Ghetto Swinger cover
Ghetto Swinger coverINN:RS

The January 28h passing of Coco Schumann, legendary jazz player who apeared with Marlene Dietrich and Ella Fitzgerald, pioneered in playing the electric guitar and whose best-selling book "The Ghetto Swingers" was reviewed on Arutz Sheva (soon in paperback) - was written up by AP, The Washington Post, BBC and the Smithsonian.

Ironically, it was also featured by the German news agency DPA, which described Mr. Schumann as “one of Germany’s most celebrated jazz musicians."

Coco (born Heinz Jacob) survived the Holocaust by playing music at the concentration camps to which he was sent, most tragically at the entrance to Auschwitz, where, despite getting extra rations from SS officers who loved his rendition of "La Paloma," he almost perished.

One of the most horrifying scenes in his book is a description of another player who saw his wife and children being led to the gas chambers and could do nothing about it.

And one of the most poignant parts of Coco's courageous and talented life – he looked Aryan and continued playing the night scene without his yellow star after Hitler's henchmen hounded Jews throughout Berlin, until he was caught – is the fact that after the war, he kept a packed suitcase in his closet for years. This way he was ready to flee at a moment's notice.

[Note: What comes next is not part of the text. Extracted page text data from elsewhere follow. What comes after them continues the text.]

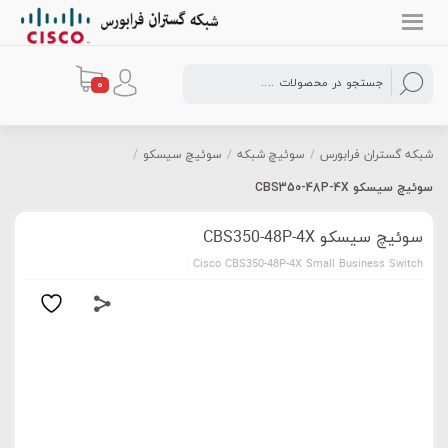
0
شبکه گستران فرابورس
/
سوئیچ شبکه
/
سوئیچ سیسکو
/
سوئیچ سیسکو CBS350-48P-4X
سوئیچ سیسکو CBS350-48P-4X
Cisco CBS350-48P-4X Small Business Switch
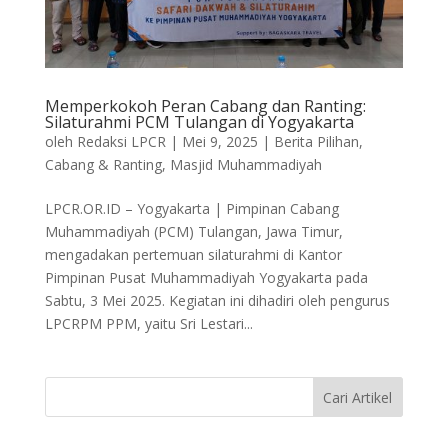
Memperkokoh Peran Cabang dan Ranting:
Silaturahmi PCM Tulangan di Yogyakarta
oleh
Redaksi LPCR
|
Mei 9, 2025
|
Berita Pilihan
,
Cabang & Ranting
,
Masjid Muhammadiyah
LPCR.OR.ID – Yogyakarta | Pimpinan Cabang
Muhammadiyah (PCM) Tulangan, Jawa Timur,
mengadakan pertemuan silaturahmi di Kantor
Pimpinan Pusat Muhammadiyah Yogyakarta pada
Sabtu, 3 Mei 2025. Kegiatan ini dihadiri oleh pengurus
LPCRPM PPM, yaitu Sri Lestari...
Cari Artikel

Without intending to, perhaps, he also managed to convey the impossible contradiction of Diaspora Jewry in his own life. He tried to get away from Germany after losing almost his entire family in the war and moved as far away as he could – Australia (I have a friend whose survivor father moved to New Zealand, saying that this was as far as he could get while remaining earthbound) – but missed his native land, mother tongue, and the jazz scene with which he was familiar. He moved back to Berlin, continued his career, and died there. Israel and Zionism did not play a part in his life, although he was proud of the Jewish State.

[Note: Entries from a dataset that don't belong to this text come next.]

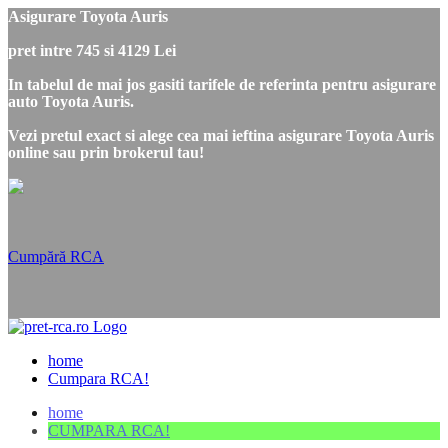
Asigurare Toyota Auris
pret intre 745 si 4129 Lei
In tabelul de mai jos gasiti tarifele de referinta pentru asigurare
auto Toyota Auris.
Vezi pretul exact si alege cea mai ieftina asigurare Toyota Auris
online sau prin brokerul tau!
Cumpără RCA
home
Cumpara RCA!
home
CUMPARA RCA!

And as for DPA's description of Coco, that is not a first. There is a statue of Maimonides in Cordova, celebrating the genius whose birthplace was that Spanish city and whom the city considers its own, even celebrating his 800-year anniversary . There, too, Spain has forgotten to mention that as a young child, Maimonides was forced to flee anti-Semitic persecution and eventually settled in Egypt after wandering in southern Spain, Fez (Morocco) and the Holy Land, where he became the ageless philosopher and rabbi whose works are studied by Jews and scholars the world over.

Of course, had Coco perished, he would just be another of the 6 million, many of whom might have been Europe's "most celebrated" in their fields, had they lived. Perhaps the DPA would have noticed their passing, in that case.

Coco wanted to be known as “a musician who survived the concentration camp. Not a Holocaust survivor who happens to make music.” In that and much more, he succeeded. May he rest in peace.